Des milliers de retraités français établis au Maghreb et en Turquie sont dans le viseur de l’Agirc-Arrco. Le régime de retraite complémentaire a lancé une vaste opération de contrôle destinée aux pensionnés résidant à l’étranger, afin de lutter contre les fraudes aux pensions versées à des personnes décédées ou via des usurpations d’identité. Objectif : vérifier 400.000 dossiers d’ici 2030 et assainir des fichiers jugés trop vulnérables.
Des convocations bancaires sous peine de suspension immédiate
La grande nouveauté de ce dispositif tient au canal choisi : ce ne sont plus seulement les caisses de retraite qui écrivent, mais les banques locales partenaires. En Algérie, où la campagne a commencé, 16 % des retraités seront convoqués chaque année au guichet, soit environ 60.000 personnes par an. Au total, l’ensemble des pensionnés algériens devra être contrôlé sur une période de six ans.
Le principe est simple et implacable : le retraité reçoit une convocation l’invitant à se présenter physiquement avec certificat de vie, pièce d’identité et acte de naissance original. S’il ne répond pas dans le délai imparti, la pension complémentaire est automatiquement suspendue, avec reprise éventuelle seulement après régularisation. Dans les expérimentations déjà menées, près de 40 % des retraités convoqués ne se sont pas présentés à temps, conduisant à une suspension de leurs versements ; à terme, environ un quart des pensions concernées ont été définitivement supprimées, faute de justificatifs.
Maroc, Tunisie, Turquie : une campagne appelée à s’étendre
Si l’Algérie constitue la zone prioritaire, le plan de contrôle s’étend aussi au Maroc, à la Tunisie et à la Turquie, pays identifiés comme sensibles par la Cour des comptes en raison de cas de certificats de vie falsifiés ou de décès non signalés. Le rapport de l’institution financière publique estime le coût de la fraude aux retraites versées à l’étranger entre 40 et 80 millions d’euros pour l’Algérie et autour de 12 millions pour le Maroc.

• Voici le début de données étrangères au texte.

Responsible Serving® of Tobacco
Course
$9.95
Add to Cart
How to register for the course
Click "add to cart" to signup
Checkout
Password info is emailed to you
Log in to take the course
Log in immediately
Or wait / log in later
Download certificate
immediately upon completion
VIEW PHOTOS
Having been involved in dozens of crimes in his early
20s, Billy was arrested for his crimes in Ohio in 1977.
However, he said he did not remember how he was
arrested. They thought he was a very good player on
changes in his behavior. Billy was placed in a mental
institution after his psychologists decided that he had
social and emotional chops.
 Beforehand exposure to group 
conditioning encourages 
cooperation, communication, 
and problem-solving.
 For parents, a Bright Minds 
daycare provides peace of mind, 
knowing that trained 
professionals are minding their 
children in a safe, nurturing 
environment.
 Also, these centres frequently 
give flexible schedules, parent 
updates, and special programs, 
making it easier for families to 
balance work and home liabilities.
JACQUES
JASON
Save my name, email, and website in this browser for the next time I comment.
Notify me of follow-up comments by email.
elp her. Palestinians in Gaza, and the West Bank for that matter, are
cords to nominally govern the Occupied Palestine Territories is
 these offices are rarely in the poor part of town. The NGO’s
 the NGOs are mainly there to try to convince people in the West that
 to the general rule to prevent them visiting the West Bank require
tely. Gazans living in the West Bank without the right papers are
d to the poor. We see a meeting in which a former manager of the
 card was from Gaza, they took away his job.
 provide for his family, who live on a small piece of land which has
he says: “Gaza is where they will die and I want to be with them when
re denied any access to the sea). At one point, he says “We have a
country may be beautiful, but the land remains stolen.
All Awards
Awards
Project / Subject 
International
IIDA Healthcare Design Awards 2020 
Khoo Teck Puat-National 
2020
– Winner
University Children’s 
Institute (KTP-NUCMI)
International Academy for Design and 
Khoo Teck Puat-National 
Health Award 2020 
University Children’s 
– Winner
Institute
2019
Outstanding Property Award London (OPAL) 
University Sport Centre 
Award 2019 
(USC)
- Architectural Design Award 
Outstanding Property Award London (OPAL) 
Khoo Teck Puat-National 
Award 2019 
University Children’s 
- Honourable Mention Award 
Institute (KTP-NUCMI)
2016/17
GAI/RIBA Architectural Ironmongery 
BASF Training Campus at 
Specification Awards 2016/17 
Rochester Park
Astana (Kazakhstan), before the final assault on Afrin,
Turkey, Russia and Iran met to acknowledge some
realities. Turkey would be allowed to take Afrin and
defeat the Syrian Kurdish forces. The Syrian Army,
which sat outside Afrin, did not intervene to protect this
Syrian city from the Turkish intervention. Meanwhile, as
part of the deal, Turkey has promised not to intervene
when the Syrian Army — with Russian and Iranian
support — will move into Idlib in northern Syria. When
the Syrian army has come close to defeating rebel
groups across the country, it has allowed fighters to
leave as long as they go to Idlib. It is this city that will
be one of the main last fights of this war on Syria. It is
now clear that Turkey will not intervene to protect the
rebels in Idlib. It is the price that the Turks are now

Selon ce même rapport, 8.000 convocations annuelles sont programmées dès 2024 pour les retraités installés au Maroc, tandis que des contrôles sur pièces et sur place sont prévus en Turquie et en Tunisie.
Entre lutte légitime contre la fraude et inquiétude des retraités
Pour justifier ce tour de vis, l’Agirc-Arrco s’appuie sur les alertes répétées de la Cour des comptes, qui chiffre à une soixantaine de millions d’euros par an le coût de la fraude aux pensions de retraite versées à l’étranger pour l’ensemble des régimes.
Mais sur le terrain, la méthode suscite incompréhension et anxiété chez de nombreux retraités, notamment au Maghreb. Certains disent avoir pris la convocation bancaire pour une tentative d’arnaque, tant la démarche est inhabituelle. D’autres redoutent les conséquences d’un contretemps administratif – déménagement, problème de courrier, maladie – qui pourrait provoquer une suspension brutale de leur unique source de revenus.
Pour limiter ces risques, l’organisme mise aussi sur le déploiement d’outils numériques : reconnaissance faciale, applications mobiles de certificat de vie, échanges de données renforcés entre caisses françaises et étrangères. Reste que ce vaste coup de filet illustre un tournant : la lutte contre la fraude est désormais assumée comme une priorité, quitte à placer des dizaines de milliers de retraités à l’étranger sous une pression administrative inédite.